Auch was die weitere musikalische Umsetzung des neugedichteten Textes anbelangt, ist O rex Fridrice kunstvoll gestaltet. Mit verschiedenen Mitteln (u. a. Homorhythmie, Syllabik, Imitation, Melismen, Pausen, Kadenzen) macht Brassart die zentralen Wörter und Abschnitte verständlich und hebt sie aus der Gesamtkomposition hervor. Der Name und Titel Friedrichs (rex Fridrice) sind aus der gesamten kompositorischen Anlage durch die homorhythmische Vertonung in sehr lang ausgehaltenen Notenwerten ganz besonders herausgestellt. Dies ist ein Stilmittel, das Brassart auch in anderen Motetten zur Anwendung bringt, um der Akklamation des Gehuldigten in der Gesamtkomposition besonderes Gewicht und klare Verständlichkeit zu verleihen. Der Einsatz von Oberstimmenduetten dient gleich auf zweierlei Weisen zur Umsetzung des Textes: Außer den ersten Versen sind die Passagen post mortem regis Alberti clari und O Christi genitrix, sis principis auxiliatrix zweistimmig angelegt. So dienen die Oberstimmenduette der klareren Verständlichkeit und dem Kontrast zum sonst drei- bis vierstimmigen Satz der Nennungen der beiden Könige Albrecht II. und Friedrich III. und der Mutter Christi als Helferin des Fürsten.
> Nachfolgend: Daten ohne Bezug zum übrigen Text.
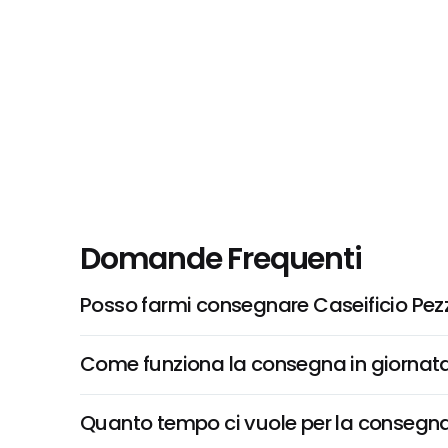
Domande Frequenti
Posso farmi consegnare Caseificio Pez
Come funziona la consegna in giornata 
Quanto tempo ci vuole per la consegna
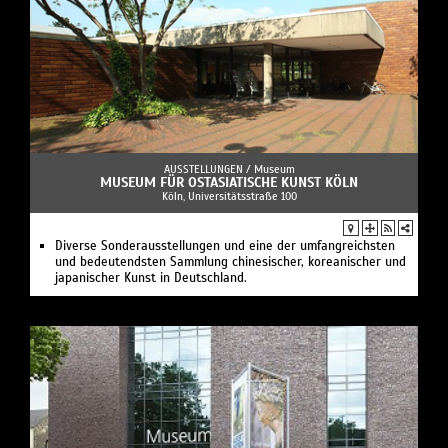
AUSSTELLUNGEN /
Museum
MUSEUM FÜR OSTASIATISCHE KUNST KÖLN
Köln, Universitätsstraße 100
Diverse Sonderausstellungen und eine der umfangreichsten
und bedeutendsten Sammlung chinesischer, koreanischer und
japanischer Kunst in Deutschland.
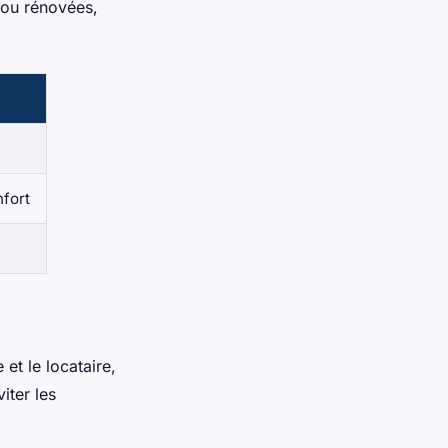
 ou rénovées,
fort
é
 et le locataire,
iter les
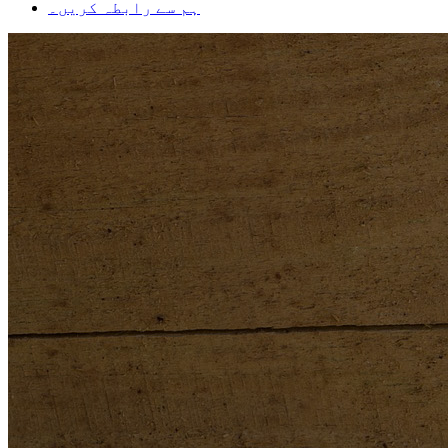
ہم سے رابطہ کریں۔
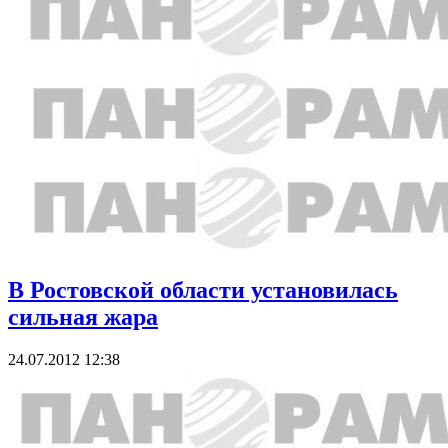
В Ростовской области установилась
сильная жара
24.07.2012 12:38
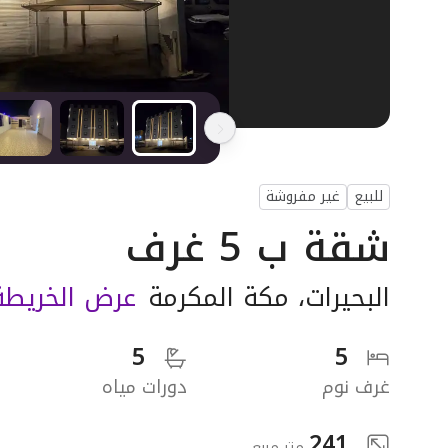
للبيع
غير مفروشة
شقة ب 5 غرف
البحيرات
،
مكة المكرمة
عرض الخريطة
5
5
غرف نوم
دورات مياه
241
متر مربع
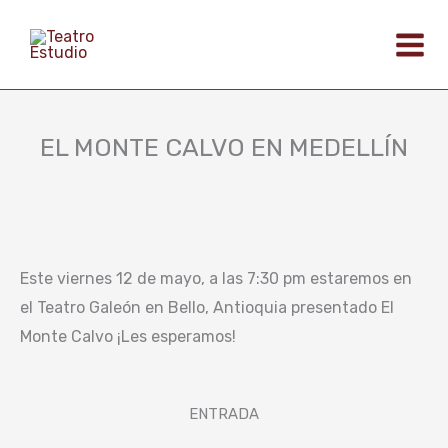
Ir
al
contenido
EL MONTE CALVO EN MEDELLÍN
Este viernes 12 de mayo, a las 7:30 pm estaremos en
el Teatro Galeón en Bello, Antioquia presentado El
Monte Calvo ¡Les esperamos!
ENTRADA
Aufgrund der genannten Eigenschaften hat O rex Fridrice unter den Motetten Brassarts einen ganz besonderen Festcharakter.

[103] Vgl. Kluger 2013, S. 104. Für eine ausführlichere Analyse von O rex Fridrice siehe Kluger 2013.

[104] Gancarczyk 2006, S. 105f.; Strohm 1993, S. 263.

[105] Panagl 2003, S. 26; Strohm 1993, S. 256.

[106] Saucier 2008.

[107] Saucier 2008Panagl 2003, S. 28f. Saucier bietet eine ausführliche Auslegung zu den textlichen Bezügen und symbolischen Deutungsmöglichkeiten von O rex Fridrice, hauptsächlich in Bezug auf die christliche Liturgie und religiöse Schriften.

[108] Saucier 2008, S. 178f.; Kluger 2013, S. 90f.

[109] Panagl 2003, S. 24, 27.

[110] Für die Mensuren in O rex Fridrice see Saucier 2008, S. 161ff., und Cuyler 1974, S. 485–488.